CSP Technologies, Inc., et al., Appellants,
v
Ihab M. Hekal, Respondent.

—[*1] Holland & Knight LLP, New York (David D. Howe of counsel), for appellants.

The Law Offices of Tedd S. Levine, LLC, Garden City (Tedd S. Levine of counsel), for respondent.

Order, Supreme Court, New York County (Sheila Abdus-Salaam, J.), entered January 11, 2008, which granted the petition to vacate a prior order of the arbitrators directing exchange of information, only to the extent of granting respondent's cross motion for discovery to be conducted under the supervision of the arbitrators, unanimously reversed, on the law, with costs, the petition and the cross motion denied, and this proceeding dismissed.

The court lacked authority to entertain the petition to review an intermediary ruling of the arbitrators on a procedural matter (see Mobil Oil Indonesia v Asamera Oil [Indonesia], 43 NY2d 276 [1977]; Avon Prods. v Solow, 150 AD2d 236, 239-240 [1989]). Such intervention is not authorized by the CPLR, and is proscribed as a matter of policy. The relief "would disjoint and unduly delay the proceedings, thereby thwarting the very purpose of" arbitration (Mobil Oil Indonesia, 43 NY2d at 282).

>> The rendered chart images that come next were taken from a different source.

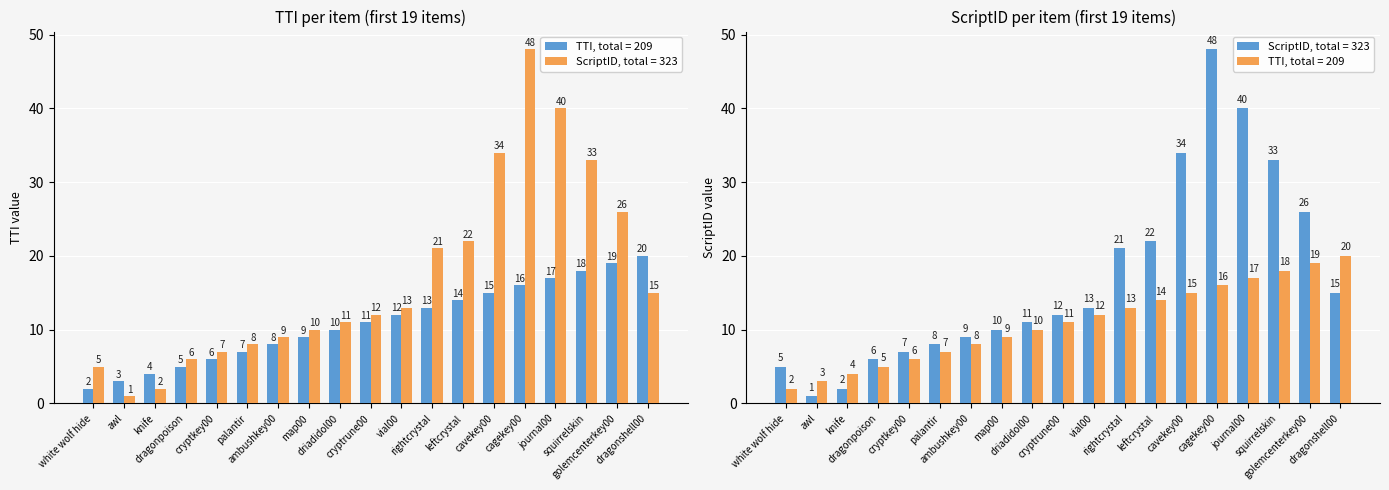

Rank the series by their maximum value, from lowest to highest.

TTI (col_6), ScriptID (col_21)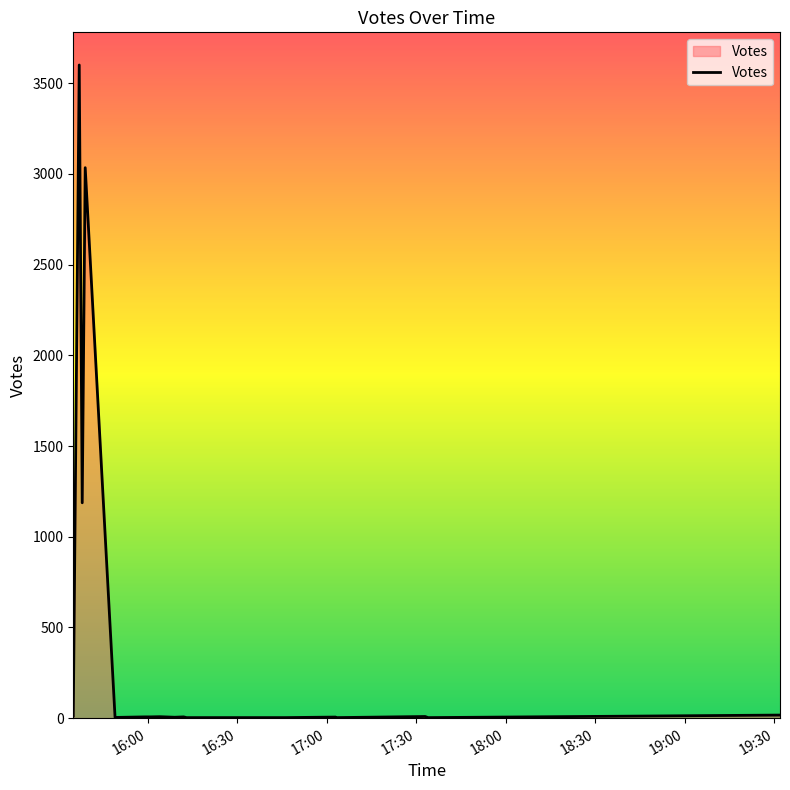

What is the label of the 8th point from the left?

2019-10-10 16:04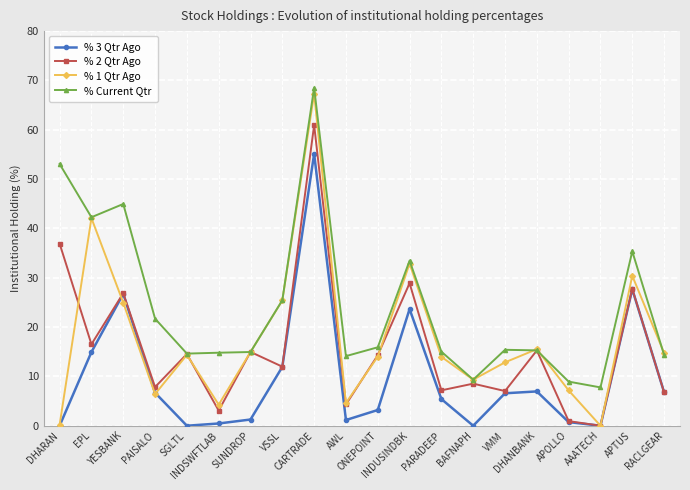

Which category has the highest value in the % 3 Qtr Ago series?

CARTRADE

With respect to the cross motion, the court erroneously determined that the arbitrators lacked authority to direct the parties to produce documents. Although the CPLR does not itself authorize arbitrators "to direct the parties to engage in disclosure proceedings" (De Sapio v Kohlmeyer, 35 NY2d 402, 406 [1974]), no statute or policy prevents parties from charting their own procedural course in arbitration by voluntarily agreeing to abide by the rules of the arbitral forum, including, as in this case, rules permitting the arbitrators to direct the exchange of information (see American Arbitration Association Commercial Arbitration rule R-21 [a] [i]). The strong policy of this State requires the courts to enforce arbitration agreements as written, and to leave to the arbitrators the interpretation and application of the procedural rules [*2]of the arbitral forum (Matter of Sobel [Charles Schwab & Co., Inc.], 37 AD3d 877, 878 [2007]; Matter of Faberge, Inc. [Felsway Corp.], 149 AD2d 369, 370 [1989], lv denied 74 NY2d 610 [1989]). Concur—Mazzarelli, J.P., Gonzalez, Catterson, McGuire and Acosta, JJ. [See 2007 NY Slip Op 34200(U).]